Segment Start: EXCERPTED TEXT

Anyway, I’m reading her email and spot something that comes up off-hand; she’s actually written a bit–her words (well, tone [whatever]), not mine. She only spared a sentence for this bit of information, but I smiled. Not in a douchy way, but because, in my mind, she hit the third Creative Writing Milestone (or Waypoint? [Tier? Tier! That works… No it doesn’t (not Event [not Phenomenon (not Happening [Got it! Yes!… Milestone!])])]). And just knowing that–seeing where she was in my concept of the writing process–made me want to tell anyone about that concept. So here we are!

Before I go on, I should caution you that they aren’t a defined thing supported by research; they’re the product of my observations and opinions as an aspiring writer and, as with nearly everything on this site, they’re flavored with an implied “fantasy” before every instance of “writing” and “fiction” (whatever application you can take from them as a general fiction writer, for example, is completely up to you).

That said, in my mind, there are Milestones that every aspiring writer experiences. Each of them is an event (phenomenon, or happening) that–while not all difficult–are still steps we have to surmount and experiences we need to have for better or worse. They are events that I believe we all experience, although their prominence in our lives is different for each of us. I should add that if you get nothing from this, you’ll at least have a pretty clear idea of my growth as a writer.

Anyway, enough foreplay.

The First Milestone – The Realization

You realize that you want to tell stories. Specifically fiction. You aren’t sure what or how, but you want to entertain people. Perhaps you’ve read something and enjoyed it so much that you wanted to try doing the same. Or you experienced a story in a different medium that you enjoyed but that you knew could’ve been better, and now you want to figure out how by writing the story you expected. No matter how you came to realize that you want to write, the point is, you know now and it starts to color how you see everything.

Segment End: EXCERPTED TEXT
Segment Start: THE DATA

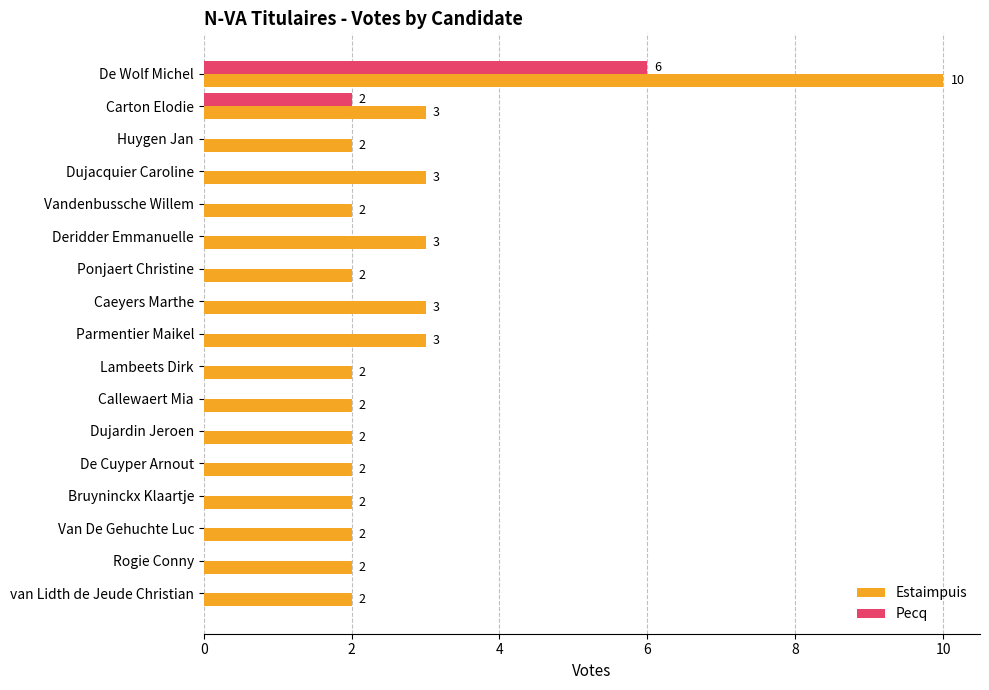

What is the sum of the Estaimpuis values at van Lidth de Jeude Christian and Callewaert Mia?

4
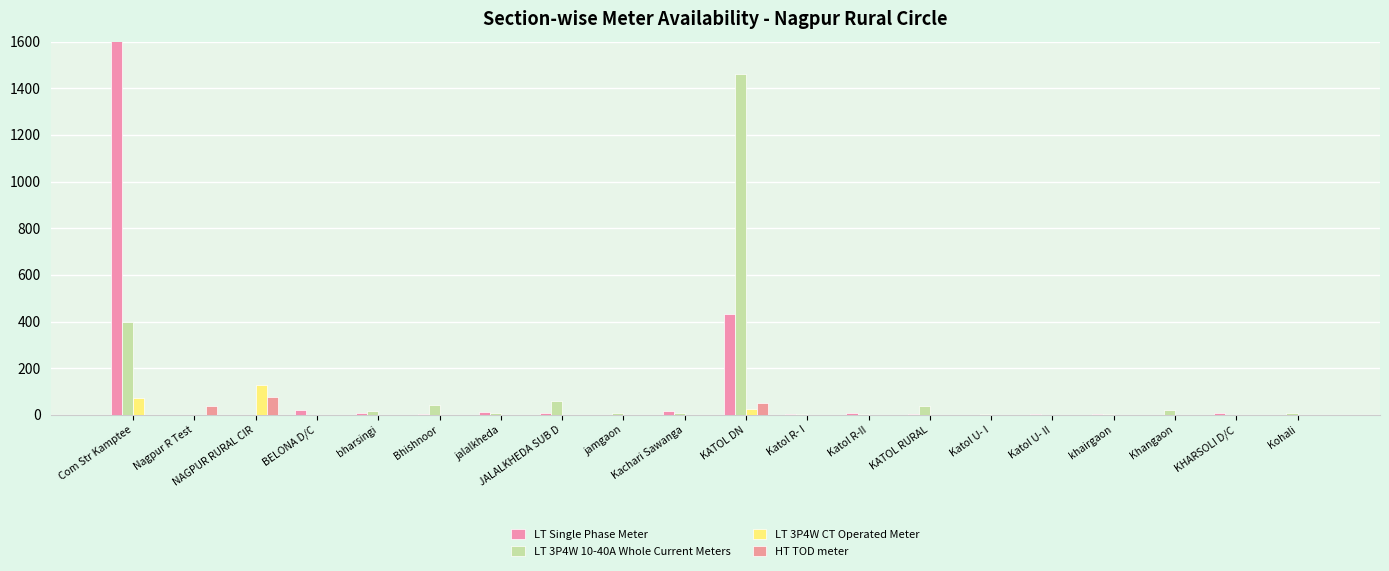

What are all the series names shown in the legend?

LT Single Phase Meter, LT 3P4W 10-40A Whole Current Meters, LT 3P4W CT Operated Meter, HT TOD meter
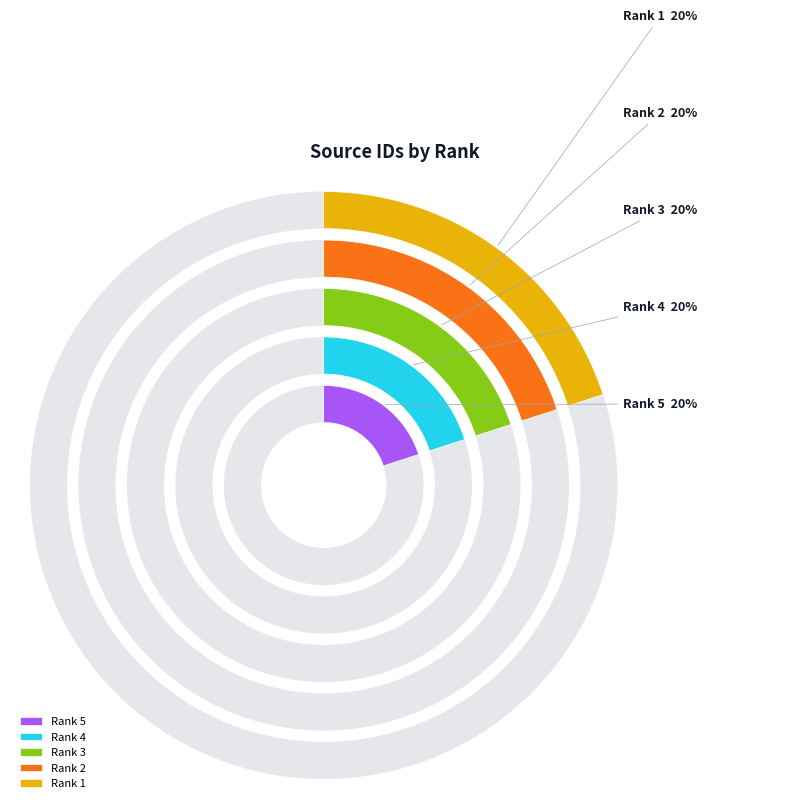

Count the number of slices in the pie.

5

Segment End: THE DATA

__PROMPT 1__
Please answer these from the writing-milestones text:
(a) Which Milestone did the author of the email hit?
(b) What are the Milestones described as the product of?
(c) What is the First Milestone called?
__PROMPT 2__
In the writing-milestones text, the parenthetical right after "the third Creative Writing Milestone" tries other words in place of "Milestone." List every word tried there.
__PROMPT 3__
Decide whether each statement agrees with the writing-milestones text. Answer yes or no, and quote the words that settle it.
(a) The Milestones are backed by research.
(b) The email's author gave the information only one sentence.
(c) At the First Milestone, a writer already knows what to write and how.

__TASK RESULT 1__
(a) The third Creative Writing Milestone.
(b) The author's observations and opinions as an aspiring writer.
(c) The Realization.

__TASK RESULT 2__
Waypoint, Tier, Event, Phenomenon, Happening

__TASK RESULT 3__
(a) No: "they aren’t a defined thing supported by research"
(b) Yes: "She only spared a sentence for this bit of information"
(c) No: "You aren’t sure what or how, but you want to entertain people."